Öte yandan, sitoplazmik hacim büyür, makrositoz adı verilen bir fenomen haline gelir ve makroblast veya makrosit olarak adlandırılan çok büyük bir hücre ile sonuçlanır (diğer yazarlar buna megaloblast denir).
Magaloblastik anemili bir hastada makroblastlar, makrositler veya magaloblastlar. Alınan ve düzenleyen: Prof.
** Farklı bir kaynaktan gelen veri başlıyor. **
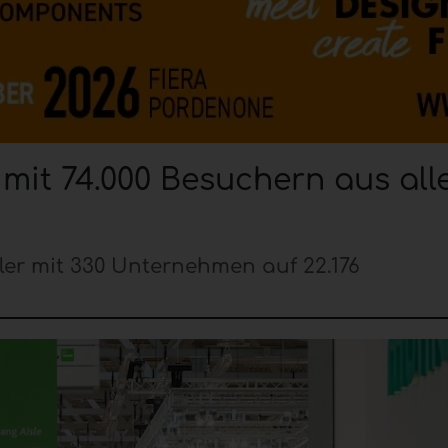
 mit 74.000 Besuchern aus all
ller mit 330 Unternehmen auf 22.176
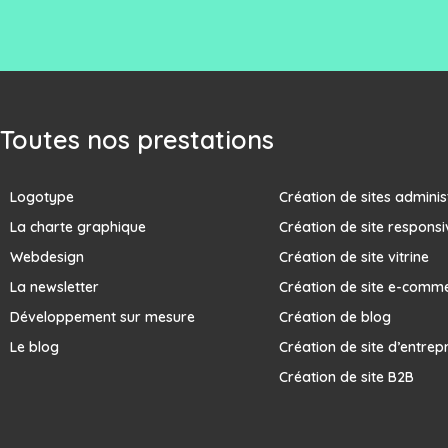
Toutes nos prestations
Logotype
Création de sites adminis
La charte graphique
Création de site responsi
Webdesign
Création de site vitrine
La newsletter
Création de site e-comm
Développement sur mesure
Création de blog
Le blog
Création de site d’entrep
Création de site B2B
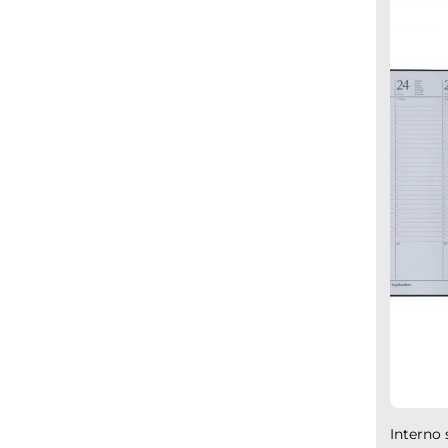
Interno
Osaro Erhabor.
Bilimsel önemi
Botanik
Makroblastların incelenmesi, bu yapıların yanı sıra brakiblastların özelliklerinin bir bitki taksonundan diğerine değişmesi nedeniyle botanik sistematiğinde ve taksonomide kullanılan bir araçtır.
Örneğin, Pinus cinsi cimnospermlerin tanımlayıcı özelliklerinden biri, makroblastlarda bulunan yaprakların pullu ve fotosentetik olmaması, brakiblastların ise asiküler formlar sunması, fotosentetik olması ve fasiküller halinde düzenlenmesidir.
Bu aracın kullanımı, filogenetik analiz ve hatta yeni türlerin tanımlanması için uygun olmuştur.
Hücre Biyolojisi
Makroblastlar klinik açıdan önemlidir, çünkü megaloblastik hücrelerin veya makroblastların oluşumu, en yaygın olanı pernisiyöz anemi olarak adlandırılan, makroblastik anemiler olarak adlandırılan çeşitli kan hastalıklarından kaynaklanır.
Bu patoloji, temel olarak B12 vitamininin ince bağırsak tarafından emilememesi nedeniyle ortaya çıkar. Diğer nedenler sindirim sistemi hastalıkları, alkolizm, zayıf dengeli beslenme ve hatta bazı ilaçlar olabilir.
Bu tür aneminin semptomları arasında anormal derecede soluk vücut rengi, tahriş olma eğilimi, iştahsızlık, sık ve sulu dışkı, baş ağrıları, motor problemler, kas güçsüzlüğü ve ağız ve dil ülserleri bulunur.
Zayıf veya hafif anemiler için tedavi gerekmez, ancak bazen vitamin kompleksleri (tercihen enjeksiyonlar halinde) veya folik asit sağlanarak kontrol edilebilir. Bazı durumlarda şiddetli anemiler kan nakli gerektirir.
Referanslar
- C. Lyre. Eritropoez. Lifeder.com'dan kurtarıldı.
- Erithropoiesis. En.wikipedia.org'dan kurtarıldı.
- M. Martinková, M. Čermák, R. Gebauer, Z. Špinlerová (2014). Bitki anatomisi, morfolojisi ve fizyolojisine giriş. Brno'daki Mendel Üniversitesi, Ormancılık ve Ağaç Teknolojisi Fakültesi. Akela.mendelu.cz'den kurtarıldı.
- Megaloblastik anemiler. İntermedicina.com'dan kurtarıldı.
- Bitki Gövdesinin Organizasyonu. Morfolojik botanik. Biologia.edu.ar'dan kurtarıldı.
- AM Musso (2014). Eritrositler ve eritrositopatiler. Hematoloji.
I. Başparmak (2001). Yeni bir Cytisus Desf türü. (Fabaceae) Galiçya'nın batı kıyısındaki adalardan (kuzeybatı İber Yarımadası. Linnean Society Botanik Dergisi). - MJ Giglio (1989). Kırmızı kan hücrelerinin oluşumu. Bugün Bilim Derneği Bilimsel ve Teknolojik Açıklama Dergisi.